“Leave?” He quirked a dark eyebrow at me. “Now why would I do that? I was invited, after all.”
“I-Invited?” I croaked.
“Invited...” He scooted up the side of my bed until he sat next to me. When he let two fingers walk up my duvet to my hand, I shuddered, too afraid to pull away. His touch was scorching, and this close, his cologne sank into my nostrils. Warm and spicy, with just a touch of something dirty. Animalic. Almost… sulfuric? “…Summoned. Potato, po-tahto. You promised a bargain, so here I am, little dove. Ready to give you what your heart desires.”
I blinked. He… was not a hitman? He wasn’t here for my debt?
Only then did I notice his lack of accent.
Relief numbed my entire nervous system for a brief, exquisite moment. Then realization dawned, followed by rage.
I slapped his hand away and poked him in the chest. Hard. “Kurt, is it? Kurt the demon, here to take all my troubles away? You can tell Barry to go fuck himself. I can’t believe he’d go this far. Give me that book? Okay, ha ha, very funny. But send some strange creep into my apartment while I’m sleeping? That’s too fucking far. Get out.”

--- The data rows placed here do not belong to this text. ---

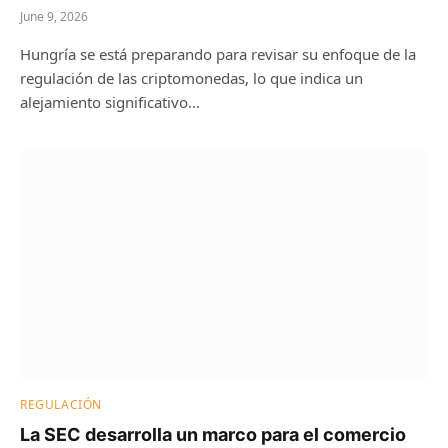
June 9, 2026
Hungría se está preparando para revisar su enfoque de la
regulación de las criptomonedas, lo que indica un
alejamiento significativo…
REGULACIÓN
La SEC desarrolla un marco para el comercio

Something passed behind Kurt’s dark eyes, something sinister that made me clutch the sheets.
“I told you, darling—I’m not going anywhere before we’ve agreed on a bargain, hmm? I’ve come very far to meet with you. You shouldn’t be rude to a man who’s come to help.”
“Yeah? Traffic bad between Chicago and Hell?” I bit, reaching for my phone on my makeshift nightstand—a rickety old chair that wasn’t strong enough to hold a person. “Get out, right now, or I’m calling the police.”

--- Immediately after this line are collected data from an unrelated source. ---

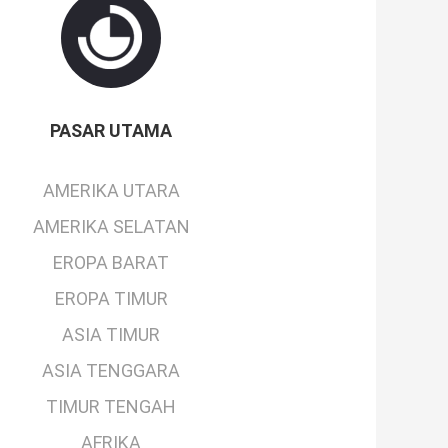
PASAR UTAMA
AMERIKA UTARA
AMERIKA SELATAN
EROPA BARAT
EROPA TIMUR
ASIA TIMUR
ASIA TENGGARA
TIMUR TENGAH
AFRIKA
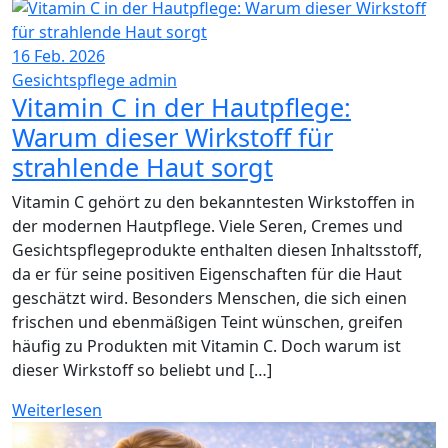
16
Feb. 2026
Gesichtspflege
admin
Vitamin C in der Hautpflege:
Warum dieser Wirkstoff für
strahlende Haut sorgt
Vitamin C gehört zu den bekanntesten Wirkstoffen in
der modernen Hautpflege. Viele Seren, Cremes und
Gesichtspflegeprodukte enthalten diesen Inhaltsstoff,
da er für seine positiven Eigenschaften für die Haut
geschätzt wird. Besonders Menschen, die sich einen
frischen und ebenmäßigen Teint wünschen, greifen
häufig zu Produkten mit Vitamin C. Doch warum ist
dieser Wirkstoff so beliebt und […]
Weiterlesen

He closed his strong, warm fingers around my wrist, firmly enough to make me drop my phone. “I wouldn’t, if I were you.”
Okay, this was officially no longer a mean prank. I swallowed and did my best to seem uncowed as I glared at him. “If you don’t let go in the next two seconds, I’ll scream.”
Kurt snorted. “You think your deadbeat roommates will come save you from the big, bad boogeyman? Go ahead.”
“Help me! Help!”I screamed as loud as I could, my voice piercing the quiet morning and echoing through my room. I kept screaming, over and over and over.
No one came.
Slowly, I quieted, panting with mounting terror as I stared into the stranger’s hard eyes. I didn’t have the best relationship with my five roommates—we were all too busy scraping by to socialize much—but I was pretty certain we were on will-save-you-from-madman terms. Or at the very least, someone should have come to check out why I was screeching at ridiculous o’clock. Brian worked until midnight, and got real pissy if awakened before noon.
Someone should have come.
Ice-cold terror gripped me by the throat. “What did you do to them?”
Kurt tutted and finally released my wrist. I pulled my arm close to my body and curled all the way into the far corner of my bed, gaze locked on him.
“They’ll wake up once you and I are done here, darling,” he said softly, reaching out to nudge at my chin.
I swallowed hard and steeled myself against the shiver that went down my spine at his touch. “What do you want, then? Sex? Is that the price Barry wants me to pay for trying to steal from him—getting raped?”
The darkhaired man chuffed through his nose and got to his feet. He shoved his hands into his jacket pockets and took a few steps to where I’d drawn the salt circle last night before he turned back around to me, lips slightly pursed.
“There seems to have been some… ah, misunderstanding. Did you not read aloud the ritual? Draw the circle? Light cheap candles? …Summon a demon?” He pushed at the salt with his foot, giving me a sardonic look. “Is this a case of mistaken identities, hmm? Do I have the wrong address? Is the real summoner perhaps the little old lady downstairs?”
I shuddered at the thought of this guy sneaking into Mrs. Mckinnon’s bedroom.
“Look, you can drop the act. I get it—this is my fault for playing along with Barry’s witchcraft-is-real bullshit. Ha-ha, desperation will make people do the dumbest things. I don’t know what you’ve done to my roommates, but what’s the plan here? Scare me? Mission accomplished—I’m scared. You can go back to Barry now. Please.”
I didn’t manage to kill the quaver in my voice at the end.
Kurt sighed heavily. “Ah, you’re one of those. I must admit, usually the non-believers who summon me are teenagers too scared to rebel against their parents with drugs, so they play pretend at being witches. Then poof, an actual demon appears, and it’s a whole ordeal. You’re my first adult without a clue. But okay, let’s get this over with.”
He held up a hand, and darkness crept from it in tendrils. Like thick smoke filling the air around him.
I blinked, about to try to rationalize away what I was seeing, when his face sort of… melted off.
“Oh my God!” I croaked, equal parts disgusted and horrified. “What the fuck?!”